** Task inputs follows **

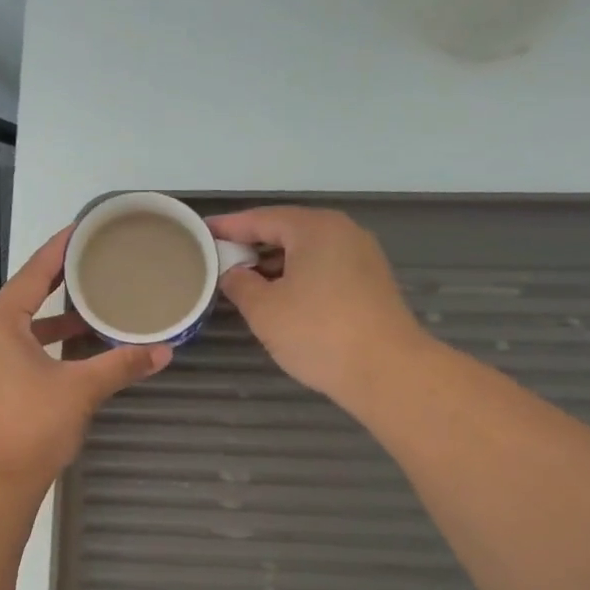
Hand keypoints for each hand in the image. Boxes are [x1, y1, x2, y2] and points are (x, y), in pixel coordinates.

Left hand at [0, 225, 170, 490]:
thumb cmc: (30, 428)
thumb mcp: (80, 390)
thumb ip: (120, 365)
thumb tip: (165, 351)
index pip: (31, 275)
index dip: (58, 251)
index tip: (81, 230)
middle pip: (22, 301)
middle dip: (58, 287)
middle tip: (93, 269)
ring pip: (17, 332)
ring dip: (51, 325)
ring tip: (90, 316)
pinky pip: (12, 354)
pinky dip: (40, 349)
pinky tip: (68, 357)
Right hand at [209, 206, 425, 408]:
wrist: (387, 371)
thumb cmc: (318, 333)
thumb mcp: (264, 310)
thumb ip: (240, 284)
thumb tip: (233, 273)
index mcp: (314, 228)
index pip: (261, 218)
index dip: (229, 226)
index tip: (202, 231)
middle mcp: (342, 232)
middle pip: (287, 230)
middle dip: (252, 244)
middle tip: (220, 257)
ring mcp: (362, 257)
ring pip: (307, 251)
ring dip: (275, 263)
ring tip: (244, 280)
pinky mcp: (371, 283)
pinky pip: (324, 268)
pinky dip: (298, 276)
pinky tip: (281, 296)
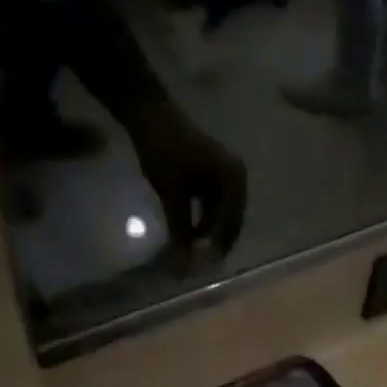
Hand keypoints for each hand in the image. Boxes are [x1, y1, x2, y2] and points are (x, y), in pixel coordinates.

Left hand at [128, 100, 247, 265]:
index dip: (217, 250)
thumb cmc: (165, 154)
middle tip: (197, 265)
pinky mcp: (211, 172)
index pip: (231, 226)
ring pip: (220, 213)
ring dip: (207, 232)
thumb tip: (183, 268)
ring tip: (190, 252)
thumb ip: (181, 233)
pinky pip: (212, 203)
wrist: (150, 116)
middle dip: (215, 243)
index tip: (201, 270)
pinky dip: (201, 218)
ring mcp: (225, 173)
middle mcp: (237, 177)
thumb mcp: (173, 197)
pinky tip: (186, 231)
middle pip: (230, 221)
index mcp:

** End of Task inputs **

▶ _Required action_
Since pictures are not part of the copy, set down only the remaining data exactly.

▶ _Your solution_
Hand keypoints for each hand in the image. Boxes are [x1, y1, x2, y2] and points are (x, y), in pixel coordinates.

Left hand at [0, 225, 170, 490]:
thumb cmc: (30, 428)
thumb mcp: (80, 390)
thumb ip: (120, 365)
thumb tip: (165, 351)
index pip: (31, 275)
index dip: (58, 251)
index tip: (81, 230)
middle pip: (22, 301)
middle dip: (58, 287)
middle tip: (93, 269)
ring pip: (17, 332)
ring dip: (51, 325)
ring tip: (90, 316)
pinky pip: (12, 354)
pinky dip: (40, 349)
pinky tip: (68, 357)
Right hand at [209, 206, 425, 408]:
wrist: (387, 371)
thumb cmc: (318, 333)
thumb mcp: (264, 310)
thumb ip: (240, 284)
thumb tip: (233, 273)
index mcp: (314, 228)
index pip: (261, 218)
index dip: (229, 226)
index tip: (202, 231)
middle mcp: (342, 232)
middle pip: (287, 230)
middle dip: (252, 244)
middle tip: (220, 257)
ring mcp: (362, 257)
ring pip: (307, 251)
ring dip: (275, 263)
ring tip: (244, 280)
pinky mcp: (371, 283)
pinky pip: (324, 268)
pinky dip: (298, 276)
pinky tip: (281, 296)
Hand keypoints for each hand in the image. Boxes are [x1, y1, x2, y2] and points are (x, y), in pixel coordinates.

Left hand at [128, 100, 247, 265]:
index dip: (217, 250)
thumb cmc: (165, 154)
middle tip: (197, 265)
pinky mcp: (211, 172)
index pip: (231, 226)
ring pip: (220, 213)
ring dip: (207, 232)
thumb tip: (183, 268)
ring tip: (190, 252)
thumb ip: (181, 233)
pinky pip: (212, 203)
wrist: (150, 116)
middle dip: (215, 243)
index tip: (201, 270)
pinky dip: (201, 218)
ring mcp: (225, 173)
middle mcp: (237, 177)
thumb mcp: (173, 197)
pinky tip: (186, 231)
middle pip: (230, 221)
index mcp:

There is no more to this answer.